ASSIGNMENT.
In the flashlight forum thread, which light does the first poster use for nighttime walks in the woods?

** Opening PASSAGE FOR REVIEW block **

I use a 2600 lumen Betty TLS from Lupine. These seem to be actually measured lumen, not just the rating of the lamps. Not that I know much about tit but I need a good flashlight for nighttime walks in the woods where I live here.  It can be so dark I can't even see the gate from a few meters.
  This thing burns holes in the night I can tell you, they're made for speleology.
   
http://www.lupine2013.de/produkte/taschenlampen/betty_tls_set/


----------



## PANGES

Quote: 





jslappa said:


> I agree with Chris. I love Titanium innovations CR123's. They even sell them shrink wrapped in sets of two or three, for your flashlights. You should never mix lithium batteries, so this is a perfect solution. I also like Rayovac because they are built in the same factory as Surefire. And you can get a box of 100 for $115 shipped. Never buy 123's from B&M stores. You'll pay $2.50 and up each.
> 
> For rechargeables, I only will use AW...period.
> 
> ...


 
   
  lol. The power has been going out a lot in my area lately, and upon some researching, I came to the ITP Q5 light for my keychain also. lol. If it works well, I'll likely pick up one for my gf, brother, mom, and dad as well.


----------



## Deathdeisel

Hey guys, any good reccomendations for a rifle light? Go night hunting quite often, and need a good bright, and decent throwing light. 
   
  I was thinking the eagletac t100c2. Because it does have to be the standard 1" mount size, and id like a good number of lumens. 
  http://eagletac.com/html/t100c2/index.html
   
  Opinions? Im definetly open to other brands, just have seen good things from eagletac. Also id prefer non cr123 whatever batteries, they are just not common enough and quite expensive compared to AA/AAAs.


----------



## AppleheadMay

Hunting? On?


----------



## Deathdeisel

Quote: 





appleheadmay said:


> Hunting? On?


 
  Watcha mean? My property?


----------



## AppleheadMay

I mean on living creatures or not.


----------



## PANGES

Quote: 





appleheadmay said:


> I mean on living creatures or not.


 
   
  Depends if you consider zombies to be living creatures or not. =P
   
   

   Quote: 





deathdeisel said:


> Hey guys, any good reccomendations for a rifle light? Go night hunting quite often, and need a good bright, and decent throwing light.

** Closing PASSAGE FOR REVIEW block **
** Opening INFORMATION block **

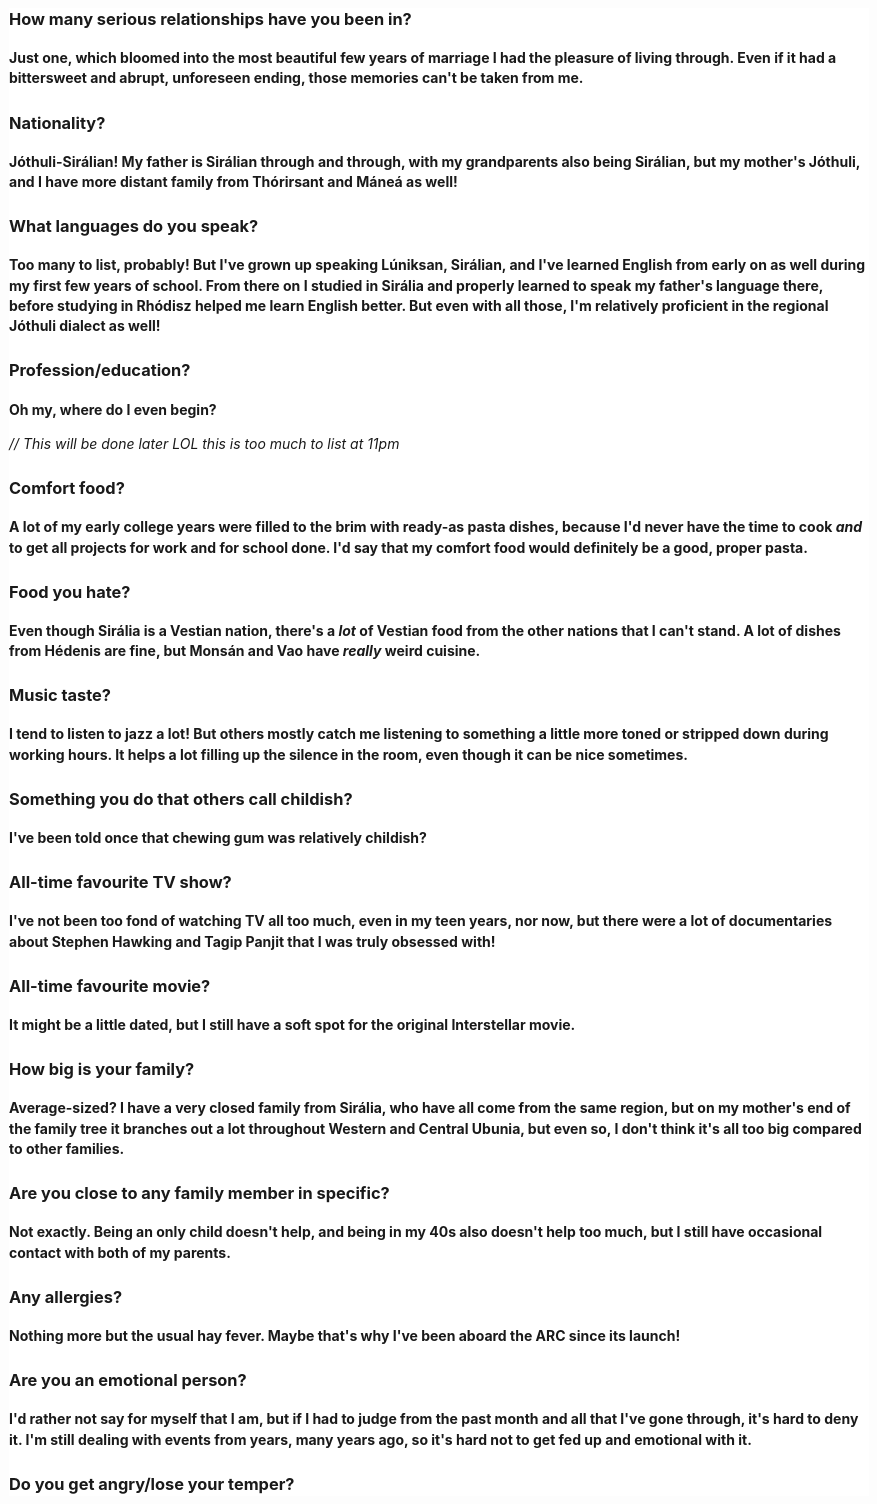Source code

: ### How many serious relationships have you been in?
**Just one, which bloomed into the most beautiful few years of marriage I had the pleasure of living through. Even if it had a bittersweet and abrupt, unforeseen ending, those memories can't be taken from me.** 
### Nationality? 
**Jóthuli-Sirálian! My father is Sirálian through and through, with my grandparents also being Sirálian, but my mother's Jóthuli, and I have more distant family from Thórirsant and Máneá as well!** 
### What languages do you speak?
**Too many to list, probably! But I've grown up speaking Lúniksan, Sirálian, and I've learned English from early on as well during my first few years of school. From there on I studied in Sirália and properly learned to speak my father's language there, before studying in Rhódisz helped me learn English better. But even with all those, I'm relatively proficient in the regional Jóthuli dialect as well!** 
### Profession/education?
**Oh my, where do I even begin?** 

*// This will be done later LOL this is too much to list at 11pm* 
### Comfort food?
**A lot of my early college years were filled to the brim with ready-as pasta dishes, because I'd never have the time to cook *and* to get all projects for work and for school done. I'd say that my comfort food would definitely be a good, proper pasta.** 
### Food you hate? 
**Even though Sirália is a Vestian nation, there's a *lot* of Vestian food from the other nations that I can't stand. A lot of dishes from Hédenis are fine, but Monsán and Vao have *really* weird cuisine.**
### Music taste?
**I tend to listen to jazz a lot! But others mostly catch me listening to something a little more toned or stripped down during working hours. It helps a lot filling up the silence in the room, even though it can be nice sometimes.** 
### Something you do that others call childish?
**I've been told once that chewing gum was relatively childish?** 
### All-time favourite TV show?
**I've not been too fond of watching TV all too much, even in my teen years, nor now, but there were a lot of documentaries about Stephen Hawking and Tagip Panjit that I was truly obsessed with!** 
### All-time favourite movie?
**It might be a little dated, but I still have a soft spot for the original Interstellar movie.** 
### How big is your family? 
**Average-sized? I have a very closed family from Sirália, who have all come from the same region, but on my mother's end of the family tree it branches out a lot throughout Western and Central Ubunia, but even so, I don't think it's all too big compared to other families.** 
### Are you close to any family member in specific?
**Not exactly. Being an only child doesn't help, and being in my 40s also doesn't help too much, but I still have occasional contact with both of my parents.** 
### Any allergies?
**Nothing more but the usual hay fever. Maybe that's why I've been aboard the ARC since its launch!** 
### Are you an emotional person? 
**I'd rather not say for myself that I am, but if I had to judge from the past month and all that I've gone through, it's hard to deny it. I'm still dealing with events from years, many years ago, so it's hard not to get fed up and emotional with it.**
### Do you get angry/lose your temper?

** Closing INFORMATION block **
** Opening INFORMATION block **

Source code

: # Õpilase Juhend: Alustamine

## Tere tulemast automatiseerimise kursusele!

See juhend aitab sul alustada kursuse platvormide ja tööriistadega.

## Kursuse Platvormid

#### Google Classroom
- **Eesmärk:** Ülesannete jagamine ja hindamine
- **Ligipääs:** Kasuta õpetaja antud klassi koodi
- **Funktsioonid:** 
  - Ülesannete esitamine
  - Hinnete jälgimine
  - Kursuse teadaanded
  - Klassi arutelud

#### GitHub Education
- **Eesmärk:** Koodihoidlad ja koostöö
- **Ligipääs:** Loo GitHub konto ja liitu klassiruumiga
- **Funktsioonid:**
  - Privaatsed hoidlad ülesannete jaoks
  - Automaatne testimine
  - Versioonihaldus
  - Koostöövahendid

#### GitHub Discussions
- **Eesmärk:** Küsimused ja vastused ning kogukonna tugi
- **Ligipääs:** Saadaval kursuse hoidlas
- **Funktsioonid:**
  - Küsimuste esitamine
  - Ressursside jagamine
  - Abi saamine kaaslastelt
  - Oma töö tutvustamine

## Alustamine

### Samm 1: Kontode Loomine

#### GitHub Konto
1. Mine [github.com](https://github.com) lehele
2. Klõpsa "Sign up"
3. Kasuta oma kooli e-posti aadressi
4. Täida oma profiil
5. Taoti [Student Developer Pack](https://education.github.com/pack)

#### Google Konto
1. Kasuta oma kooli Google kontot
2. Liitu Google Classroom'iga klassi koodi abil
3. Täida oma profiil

** Closing INFORMATION block **

OUTPUT FOR THIS EXERCISE.
A 2600 lumen Betty TLS from Lupine.